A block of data
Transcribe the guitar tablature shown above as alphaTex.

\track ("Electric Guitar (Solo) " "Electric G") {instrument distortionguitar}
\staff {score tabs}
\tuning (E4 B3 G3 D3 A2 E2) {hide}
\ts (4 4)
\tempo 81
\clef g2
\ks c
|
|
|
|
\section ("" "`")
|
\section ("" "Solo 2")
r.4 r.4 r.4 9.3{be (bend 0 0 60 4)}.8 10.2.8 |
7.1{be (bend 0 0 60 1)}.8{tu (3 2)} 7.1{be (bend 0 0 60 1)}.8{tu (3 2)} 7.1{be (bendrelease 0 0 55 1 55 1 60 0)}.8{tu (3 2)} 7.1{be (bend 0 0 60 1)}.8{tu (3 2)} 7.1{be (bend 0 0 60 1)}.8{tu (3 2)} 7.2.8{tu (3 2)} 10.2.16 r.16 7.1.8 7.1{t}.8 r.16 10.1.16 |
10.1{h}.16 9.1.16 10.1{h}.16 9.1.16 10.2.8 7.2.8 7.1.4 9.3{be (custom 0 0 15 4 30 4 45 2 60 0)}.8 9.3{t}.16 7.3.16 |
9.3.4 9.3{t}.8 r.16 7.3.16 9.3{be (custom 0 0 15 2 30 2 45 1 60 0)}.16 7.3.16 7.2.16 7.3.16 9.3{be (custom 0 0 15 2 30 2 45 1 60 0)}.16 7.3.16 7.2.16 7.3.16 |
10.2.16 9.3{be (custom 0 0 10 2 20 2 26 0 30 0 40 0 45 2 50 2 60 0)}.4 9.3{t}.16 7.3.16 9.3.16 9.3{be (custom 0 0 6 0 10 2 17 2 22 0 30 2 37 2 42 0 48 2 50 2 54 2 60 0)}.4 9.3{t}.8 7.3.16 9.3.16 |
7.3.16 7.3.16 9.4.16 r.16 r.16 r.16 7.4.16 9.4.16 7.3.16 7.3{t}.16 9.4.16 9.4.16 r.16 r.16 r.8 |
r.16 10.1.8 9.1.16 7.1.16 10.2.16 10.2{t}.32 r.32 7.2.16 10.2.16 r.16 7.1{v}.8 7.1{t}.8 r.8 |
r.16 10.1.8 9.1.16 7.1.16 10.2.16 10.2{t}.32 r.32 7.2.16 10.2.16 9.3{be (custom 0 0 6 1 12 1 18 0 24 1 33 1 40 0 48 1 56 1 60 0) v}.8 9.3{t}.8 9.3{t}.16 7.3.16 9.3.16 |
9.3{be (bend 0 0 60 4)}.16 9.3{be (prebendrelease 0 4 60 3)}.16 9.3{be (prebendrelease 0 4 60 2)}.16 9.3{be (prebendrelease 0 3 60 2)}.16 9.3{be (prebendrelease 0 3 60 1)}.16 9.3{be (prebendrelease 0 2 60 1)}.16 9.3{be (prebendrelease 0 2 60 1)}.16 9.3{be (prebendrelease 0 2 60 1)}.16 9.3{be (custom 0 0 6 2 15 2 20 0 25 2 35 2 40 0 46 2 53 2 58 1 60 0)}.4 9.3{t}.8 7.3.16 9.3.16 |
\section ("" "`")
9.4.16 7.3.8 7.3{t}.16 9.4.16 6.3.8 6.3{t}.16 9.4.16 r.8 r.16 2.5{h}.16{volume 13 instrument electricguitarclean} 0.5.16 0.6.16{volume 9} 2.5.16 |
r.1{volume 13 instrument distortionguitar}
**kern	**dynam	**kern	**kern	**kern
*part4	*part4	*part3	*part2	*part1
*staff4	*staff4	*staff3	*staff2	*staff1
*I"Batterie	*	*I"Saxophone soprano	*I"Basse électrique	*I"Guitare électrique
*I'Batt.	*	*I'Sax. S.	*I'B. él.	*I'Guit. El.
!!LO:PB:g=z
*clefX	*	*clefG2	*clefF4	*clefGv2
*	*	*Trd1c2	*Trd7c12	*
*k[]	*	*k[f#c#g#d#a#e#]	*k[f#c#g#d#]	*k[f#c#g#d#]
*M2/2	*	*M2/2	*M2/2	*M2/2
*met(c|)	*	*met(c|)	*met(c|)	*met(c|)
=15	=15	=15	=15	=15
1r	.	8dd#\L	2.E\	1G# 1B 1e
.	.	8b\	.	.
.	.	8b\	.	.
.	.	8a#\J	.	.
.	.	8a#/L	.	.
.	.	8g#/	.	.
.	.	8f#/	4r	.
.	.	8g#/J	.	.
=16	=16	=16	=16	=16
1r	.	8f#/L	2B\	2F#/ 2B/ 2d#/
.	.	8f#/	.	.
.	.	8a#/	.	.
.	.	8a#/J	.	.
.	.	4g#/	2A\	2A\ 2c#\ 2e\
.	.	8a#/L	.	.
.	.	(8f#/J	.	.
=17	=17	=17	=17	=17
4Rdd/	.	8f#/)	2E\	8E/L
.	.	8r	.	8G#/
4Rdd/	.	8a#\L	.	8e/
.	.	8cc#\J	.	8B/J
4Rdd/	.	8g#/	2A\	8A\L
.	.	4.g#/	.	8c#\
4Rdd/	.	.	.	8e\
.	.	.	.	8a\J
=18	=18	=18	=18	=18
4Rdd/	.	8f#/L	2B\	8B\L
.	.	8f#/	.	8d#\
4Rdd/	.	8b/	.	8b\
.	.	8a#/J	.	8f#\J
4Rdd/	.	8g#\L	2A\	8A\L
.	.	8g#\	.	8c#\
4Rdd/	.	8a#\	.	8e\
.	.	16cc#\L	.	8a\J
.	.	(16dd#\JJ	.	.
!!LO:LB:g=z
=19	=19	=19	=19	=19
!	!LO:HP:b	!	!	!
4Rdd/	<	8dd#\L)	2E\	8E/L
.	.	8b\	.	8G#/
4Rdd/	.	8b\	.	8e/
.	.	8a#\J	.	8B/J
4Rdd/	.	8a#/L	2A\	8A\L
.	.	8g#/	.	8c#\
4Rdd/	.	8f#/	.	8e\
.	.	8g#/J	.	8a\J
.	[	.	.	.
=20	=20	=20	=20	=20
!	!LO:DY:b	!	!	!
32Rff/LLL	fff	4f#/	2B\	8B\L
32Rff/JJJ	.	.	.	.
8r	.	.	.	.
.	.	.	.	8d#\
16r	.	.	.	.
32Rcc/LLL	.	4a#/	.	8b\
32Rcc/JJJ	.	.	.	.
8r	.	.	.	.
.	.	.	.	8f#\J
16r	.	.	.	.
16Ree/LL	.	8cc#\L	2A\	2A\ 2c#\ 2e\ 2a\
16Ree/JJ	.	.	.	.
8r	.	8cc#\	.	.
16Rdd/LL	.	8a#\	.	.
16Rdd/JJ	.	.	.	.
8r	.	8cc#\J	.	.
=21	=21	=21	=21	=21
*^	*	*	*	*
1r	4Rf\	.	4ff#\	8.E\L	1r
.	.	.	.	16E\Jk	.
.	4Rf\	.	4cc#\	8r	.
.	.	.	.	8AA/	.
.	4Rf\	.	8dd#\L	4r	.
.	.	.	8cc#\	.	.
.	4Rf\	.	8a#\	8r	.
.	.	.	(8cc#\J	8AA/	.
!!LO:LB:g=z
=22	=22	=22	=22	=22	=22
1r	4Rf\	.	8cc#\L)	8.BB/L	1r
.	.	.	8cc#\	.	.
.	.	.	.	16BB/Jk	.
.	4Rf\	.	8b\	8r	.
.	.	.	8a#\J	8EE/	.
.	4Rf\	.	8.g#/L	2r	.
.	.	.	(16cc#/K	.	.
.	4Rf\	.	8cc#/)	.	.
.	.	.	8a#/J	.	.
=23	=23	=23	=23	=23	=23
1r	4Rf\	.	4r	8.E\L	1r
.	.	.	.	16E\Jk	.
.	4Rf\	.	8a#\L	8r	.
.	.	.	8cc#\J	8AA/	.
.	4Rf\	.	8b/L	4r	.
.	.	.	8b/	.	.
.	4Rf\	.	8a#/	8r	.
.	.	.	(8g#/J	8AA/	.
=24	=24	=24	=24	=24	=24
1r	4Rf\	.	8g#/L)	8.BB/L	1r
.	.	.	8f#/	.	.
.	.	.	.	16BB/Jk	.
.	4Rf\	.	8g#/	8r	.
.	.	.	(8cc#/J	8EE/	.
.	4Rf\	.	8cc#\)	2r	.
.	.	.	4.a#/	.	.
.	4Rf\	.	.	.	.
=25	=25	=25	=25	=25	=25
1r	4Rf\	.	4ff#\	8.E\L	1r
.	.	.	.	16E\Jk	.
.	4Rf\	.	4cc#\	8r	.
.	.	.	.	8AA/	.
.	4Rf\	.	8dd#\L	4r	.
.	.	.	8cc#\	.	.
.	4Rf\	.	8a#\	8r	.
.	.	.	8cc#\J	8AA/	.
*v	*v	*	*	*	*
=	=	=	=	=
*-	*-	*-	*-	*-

_Task description:_ Filter the data above and copy out each line that contains the string "Solo".

_Correct result:_
\track ("Electric Guitar (Solo) " "Electric G") {instrument distortionguitar}
\section ("" "Solo 2")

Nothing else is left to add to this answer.